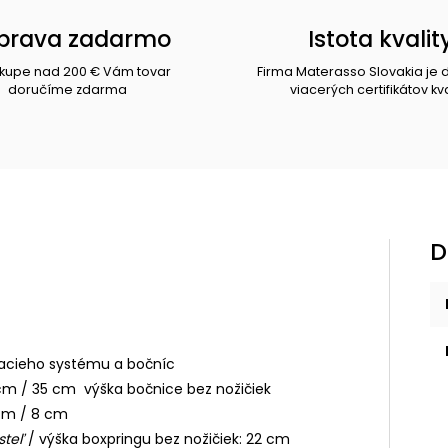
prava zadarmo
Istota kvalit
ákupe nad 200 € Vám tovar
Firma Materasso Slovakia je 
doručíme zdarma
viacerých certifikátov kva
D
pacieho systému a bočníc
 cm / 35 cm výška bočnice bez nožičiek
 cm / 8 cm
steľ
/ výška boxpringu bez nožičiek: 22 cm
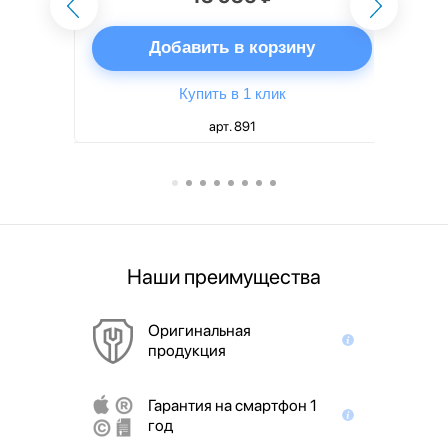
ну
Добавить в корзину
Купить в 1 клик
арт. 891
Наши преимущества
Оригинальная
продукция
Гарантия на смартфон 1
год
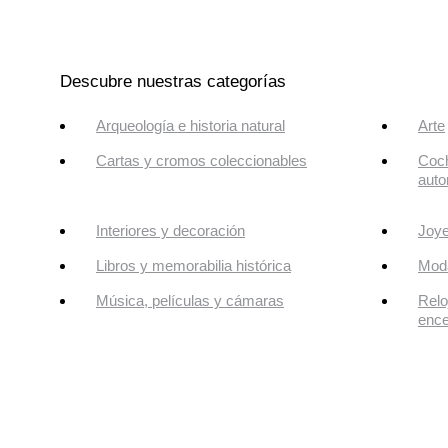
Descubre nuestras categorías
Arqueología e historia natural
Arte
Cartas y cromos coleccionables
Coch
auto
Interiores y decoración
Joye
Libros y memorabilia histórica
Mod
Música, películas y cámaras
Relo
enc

- [Work item]: Pull out each line in the records above that contains the word "výška".

- [Completed task]:
 cm / 35 cm výška bočnice bez nožičiek
/ výška boxpringu bez nožičiek: 22 cm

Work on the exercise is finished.